特に、自己株式取得や配当は、財務報告・資本政策・開示に影響します。分配可能額の確認プロセスに不備がある場合、内部統制上の重要な欠陥やガバナンス上の問題として評価される可能性もあります。内部監査部門は、次のような点を定期的に確認すると有効です。

  • 配当・自己株式取得時の承認フローが明確か

  • 分配可能額の計算担当部署が定められているか

  • 計算結果のレビュー担当者がいるか

  • 取締役会資料に分配可能額確認結果が記載されているか

  • 実施後の分配額が承認額を超えていないか

  • 自己株式取得の進捗管理が行われているか

  • 開示資料と社内計算資料が整合しているか


9. 企業が今すぐ確認すべきチェックリスト

分配可能額違反を防ぐために、次の点を確認しておきましょう。

  • 分配可能額の計算担当部署を明確にしているか

  • 法務部門と経理部門の役割分担が文書化されているか

  • 配当・自己株式取得を検討する際の社内連携フローがあるか

  • 取締役会付議前に分配可能額を試算しているか

  • 取締役会資料に分配可能額の確認結果を記載しているか

  • 自己株式取得の実施期間中、取得額を継続的にモニタリングしているか

  • 期中配当や過去の自己株式取得を反映した計算になっているか

  • 複雑な資本取引がある場合、外部専門家に相談しているか

  • 分配可能額計算チェックリストを整備しているか

  • 内部監査で分配可能額確認プロセスを点検しているか


まとめ

分配可能額規制は、剰余金配当や自己株式取得を行う際に必ず確認すべき会社法上の重要ルールです。違反が生じると、会社法上の問題にとどまらず、取締役の責任、投資家からの信頼低下、第三者委員会調査、ガバナンス不備の指摘など、企業に大きな影響を及ぼします。

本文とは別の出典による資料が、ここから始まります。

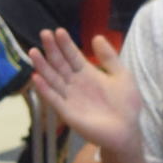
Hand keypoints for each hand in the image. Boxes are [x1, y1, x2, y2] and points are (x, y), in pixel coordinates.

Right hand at [28, 28, 141, 157]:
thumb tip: (96, 37)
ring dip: (43, 66)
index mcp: (88, 73)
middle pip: (60, 64)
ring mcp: (70, 97)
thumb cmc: (126, 104)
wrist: (127, 131)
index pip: (72, 55)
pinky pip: (54, 99)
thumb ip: (109, 58)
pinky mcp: (67, 112)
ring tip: (34, 51)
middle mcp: (75, 83)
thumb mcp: (122, 76)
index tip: (58, 31)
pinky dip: (45, 89)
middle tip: (44, 33)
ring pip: (53, 79)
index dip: (66, 44)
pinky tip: (36, 77)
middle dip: (52, 50)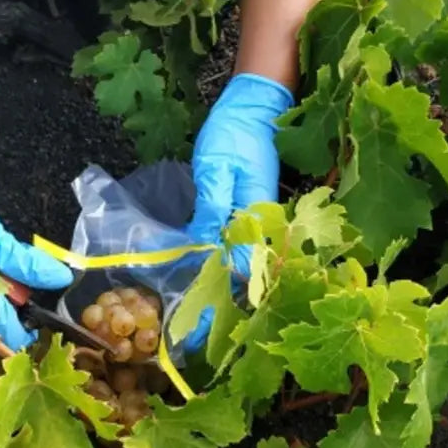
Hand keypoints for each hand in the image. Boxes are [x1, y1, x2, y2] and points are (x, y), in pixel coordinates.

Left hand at [183, 73, 294, 349]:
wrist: (256, 107)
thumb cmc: (236, 134)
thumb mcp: (217, 169)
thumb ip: (212, 209)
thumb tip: (203, 250)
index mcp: (258, 219)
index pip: (242, 273)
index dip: (220, 305)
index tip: (197, 333)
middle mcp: (261, 227)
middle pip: (242, 278)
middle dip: (216, 310)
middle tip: (185, 341)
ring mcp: (255, 223)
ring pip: (237, 268)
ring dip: (214, 295)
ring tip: (187, 324)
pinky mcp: (246, 216)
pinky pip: (232, 251)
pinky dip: (214, 270)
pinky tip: (196, 286)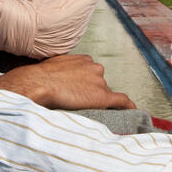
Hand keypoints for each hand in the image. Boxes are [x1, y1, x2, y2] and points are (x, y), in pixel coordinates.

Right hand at [0, 55, 134, 110]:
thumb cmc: (40, 77)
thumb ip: (63, 70)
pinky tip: (133, 111)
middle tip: (76, 101)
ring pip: (104, 94)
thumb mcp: (53, 65)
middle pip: (99, 83)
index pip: (91, 73)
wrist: (39, 83)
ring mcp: (100, 82)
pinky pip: (121, 101)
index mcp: (85, 60)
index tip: (80, 90)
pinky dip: (128, 106)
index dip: (86, 83)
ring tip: (81, 108)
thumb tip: (58, 78)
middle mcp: (96, 68)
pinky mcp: (102, 96)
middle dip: (91, 92)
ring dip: (96, 101)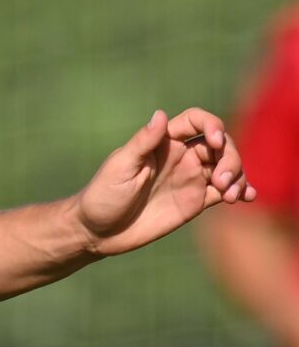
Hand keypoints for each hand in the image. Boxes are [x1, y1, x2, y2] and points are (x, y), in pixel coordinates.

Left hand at [74, 107, 253, 256]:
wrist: (99, 231)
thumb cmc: (102, 195)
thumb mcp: (119, 167)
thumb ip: (142, 143)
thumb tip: (161, 115)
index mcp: (163, 142)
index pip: (197, 121)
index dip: (212, 125)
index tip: (214, 142)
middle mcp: (181, 156)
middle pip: (221, 144)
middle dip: (231, 157)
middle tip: (221, 181)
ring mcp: (191, 178)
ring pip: (228, 166)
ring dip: (238, 175)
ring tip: (231, 196)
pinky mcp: (196, 201)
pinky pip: (226, 191)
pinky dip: (242, 190)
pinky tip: (247, 197)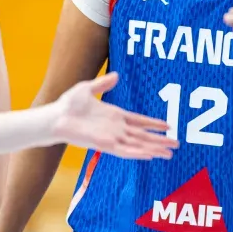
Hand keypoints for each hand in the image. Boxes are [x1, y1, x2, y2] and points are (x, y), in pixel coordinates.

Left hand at [50, 72, 177, 158]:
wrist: (55, 116)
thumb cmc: (68, 104)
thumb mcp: (87, 88)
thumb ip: (103, 83)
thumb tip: (116, 75)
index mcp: (115, 116)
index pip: (140, 121)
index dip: (154, 124)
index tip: (168, 126)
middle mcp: (116, 129)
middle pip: (143, 136)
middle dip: (160, 140)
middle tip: (176, 144)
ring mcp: (112, 138)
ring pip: (138, 145)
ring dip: (154, 149)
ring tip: (169, 154)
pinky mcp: (106, 145)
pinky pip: (126, 151)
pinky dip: (139, 153)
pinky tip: (150, 155)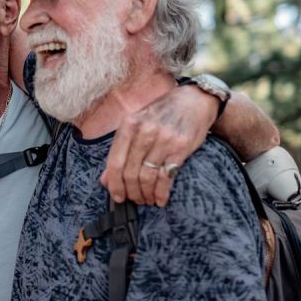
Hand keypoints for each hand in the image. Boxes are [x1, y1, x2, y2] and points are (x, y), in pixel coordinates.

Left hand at [99, 85, 217, 206]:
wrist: (195, 100)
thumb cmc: (162, 113)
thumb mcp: (137, 124)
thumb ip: (121, 150)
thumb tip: (105, 179)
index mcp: (129, 124)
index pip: (114, 161)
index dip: (114, 184)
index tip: (116, 196)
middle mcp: (144, 131)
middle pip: (130, 172)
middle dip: (130, 192)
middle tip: (134, 200)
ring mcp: (163, 140)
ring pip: (147, 177)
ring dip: (145, 194)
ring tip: (146, 200)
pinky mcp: (180, 148)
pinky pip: (166, 177)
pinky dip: (161, 193)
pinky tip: (160, 199)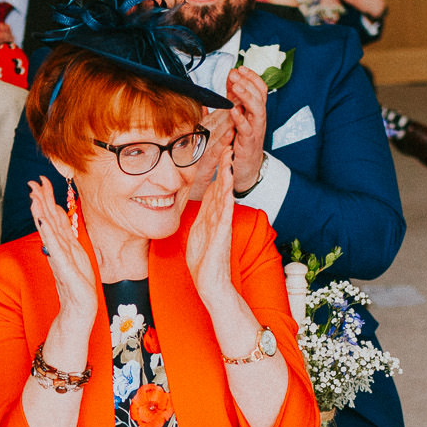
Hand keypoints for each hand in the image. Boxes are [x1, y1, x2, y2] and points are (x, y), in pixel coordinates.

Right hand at [29, 178, 99, 331]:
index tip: (41, 181)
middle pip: (49, 221)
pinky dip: (50, 236)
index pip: (54, 218)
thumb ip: (65, 239)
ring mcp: (61, 261)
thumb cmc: (77, 289)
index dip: (48, 199)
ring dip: (41, 214)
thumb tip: (58, 220)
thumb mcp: (75, 258)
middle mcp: (60, 251)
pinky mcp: (65, 272)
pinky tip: (44, 224)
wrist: (77, 315)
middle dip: (42, 200)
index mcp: (64, 246)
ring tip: (34, 198)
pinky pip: (56, 251)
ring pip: (50, 233)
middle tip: (33, 182)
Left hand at [186, 139, 239, 309]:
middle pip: (223, 185)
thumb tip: (199, 200)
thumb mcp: (197, 232)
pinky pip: (225, 213)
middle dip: (225, 165)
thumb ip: (200, 215)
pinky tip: (228, 187)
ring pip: (225, 195)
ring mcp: (222, 225)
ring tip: (229, 158)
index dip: (217, 169)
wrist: (210, 282)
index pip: (216, 186)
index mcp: (211, 215)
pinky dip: (227, 199)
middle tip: (228, 144)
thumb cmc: (204, 261)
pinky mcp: (222, 234)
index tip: (220, 150)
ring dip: (226, 176)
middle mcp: (219, 217)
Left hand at [216, 66, 268, 193]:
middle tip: (236, 73)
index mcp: (256, 111)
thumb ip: (234, 99)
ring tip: (236, 86)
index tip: (240, 68)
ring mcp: (255, 131)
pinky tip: (233, 110)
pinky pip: (247, 129)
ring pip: (257, 109)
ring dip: (247, 96)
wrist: (246, 169)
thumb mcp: (237, 117)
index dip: (252, 77)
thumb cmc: (241, 143)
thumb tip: (230, 79)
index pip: (260, 89)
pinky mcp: (248, 143)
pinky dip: (240, 118)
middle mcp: (258, 119)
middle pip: (261, 95)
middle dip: (248, 82)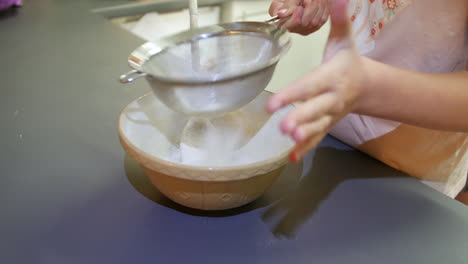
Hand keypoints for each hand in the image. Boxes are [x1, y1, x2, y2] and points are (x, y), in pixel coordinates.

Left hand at [266, 0, 367, 161]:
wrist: (366, 85)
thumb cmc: (348, 61)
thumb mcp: (344, 40)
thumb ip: (340, 20)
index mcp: (331, 77)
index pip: (309, 86)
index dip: (292, 94)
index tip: (273, 104)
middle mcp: (331, 98)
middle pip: (315, 109)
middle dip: (301, 118)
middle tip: (283, 127)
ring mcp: (330, 114)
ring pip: (317, 126)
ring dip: (303, 135)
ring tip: (288, 141)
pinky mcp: (327, 124)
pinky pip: (317, 137)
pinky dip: (306, 148)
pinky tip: (291, 158)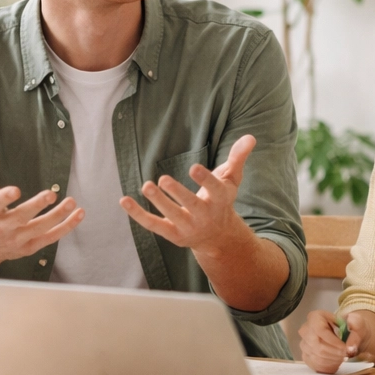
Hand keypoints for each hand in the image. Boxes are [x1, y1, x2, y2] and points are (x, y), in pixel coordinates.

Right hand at [0, 146, 85, 268]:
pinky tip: (78, 214)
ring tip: (71, 202)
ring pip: (39, 229)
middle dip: (35, 207)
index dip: (4, 199)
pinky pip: (50, 238)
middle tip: (51, 194)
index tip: (15, 190)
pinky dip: (66, 227)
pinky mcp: (28, 247)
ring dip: (57, 217)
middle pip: (19, 218)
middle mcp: (0, 229)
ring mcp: (15, 240)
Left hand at [121, 134, 255, 251]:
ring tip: (147, 185)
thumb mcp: (232, 179)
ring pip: (171, 216)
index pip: (215, 190)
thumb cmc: (222, 200)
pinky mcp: (172, 234)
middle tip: (163, 179)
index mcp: (220, 200)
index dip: (205, 180)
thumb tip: (250, 137)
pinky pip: (153, 224)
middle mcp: (205, 216)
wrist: (218, 236)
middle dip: (178, 194)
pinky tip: (124, 200)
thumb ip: (238, 158)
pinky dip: (138, 214)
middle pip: (191, 205)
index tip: (193, 168)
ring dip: (158, 202)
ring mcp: (188, 227)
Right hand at [298, 309, 374, 373]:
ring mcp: (304, 344)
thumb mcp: (356, 322)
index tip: (346, 350)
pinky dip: (327, 367)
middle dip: (334, 354)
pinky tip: (337, 363)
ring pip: (316, 357)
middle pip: (317, 346)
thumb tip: (351, 348)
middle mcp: (305, 330)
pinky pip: (315, 365)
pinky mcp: (305, 356)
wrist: (345, 333)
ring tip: (343, 359)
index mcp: (315, 317)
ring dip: (332, 361)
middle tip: (347, 356)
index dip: (334, 343)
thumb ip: (356, 331)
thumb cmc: (349, 326)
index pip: (321, 331)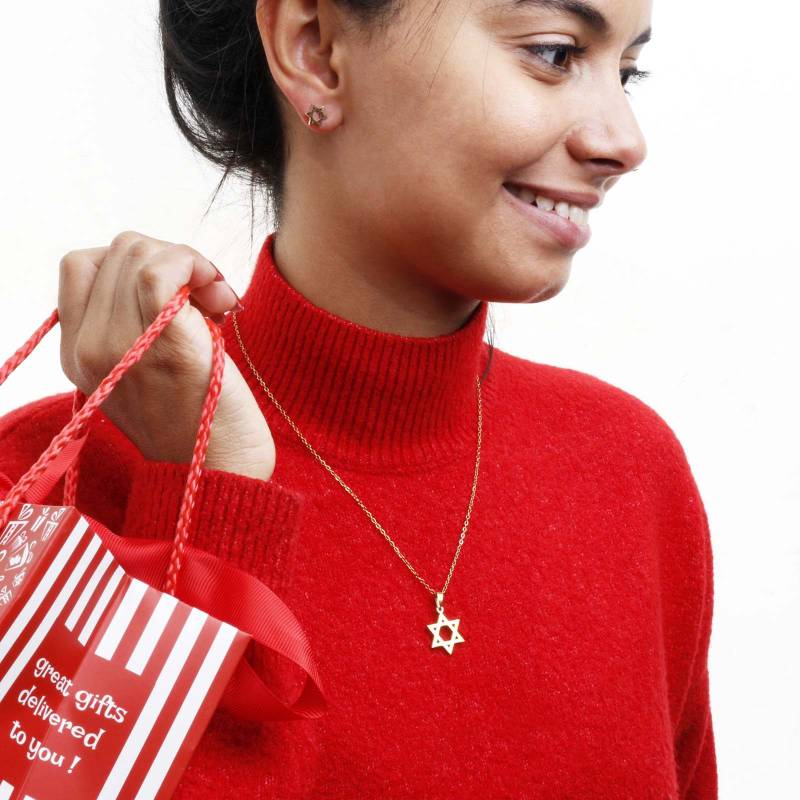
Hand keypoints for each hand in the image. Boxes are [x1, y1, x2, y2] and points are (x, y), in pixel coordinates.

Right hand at [58, 230, 275, 479]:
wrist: (221, 473)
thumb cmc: (200, 419)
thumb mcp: (148, 367)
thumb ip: (139, 322)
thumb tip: (176, 269)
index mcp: (79, 354)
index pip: (84, 265)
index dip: (136, 262)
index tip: (178, 290)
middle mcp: (88, 348)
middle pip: (119, 251)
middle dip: (172, 258)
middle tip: (210, 298)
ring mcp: (120, 346)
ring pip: (139, 252)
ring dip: (190, 263)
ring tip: (219, 303)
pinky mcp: (163, 345)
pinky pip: (158, 270)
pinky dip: (192, 263)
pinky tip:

実務上、分配可能額の計算は、法務と会計の境界にあるため、部署間の“お見合い”が起きやすい領域です。法務部門は「経理が計算しているはず」、経理部門は「法務が確認しているはず」と考えていると、重要な確認が抜け落ちる可能性があります。


配当や自己株式取得を安全に実施するには、分配可能額の主管部署を明確にし、法務・経理・経営企画・IRの連携フローを整え、取締役会資料に確認結果を明示することが重要です。


株主還元の強化が求められる今だからこそ、企業は分配可能額計算の体制を見直し、資本政策を適法かつ確実に実行できる内部管理体制を整備する必要があります。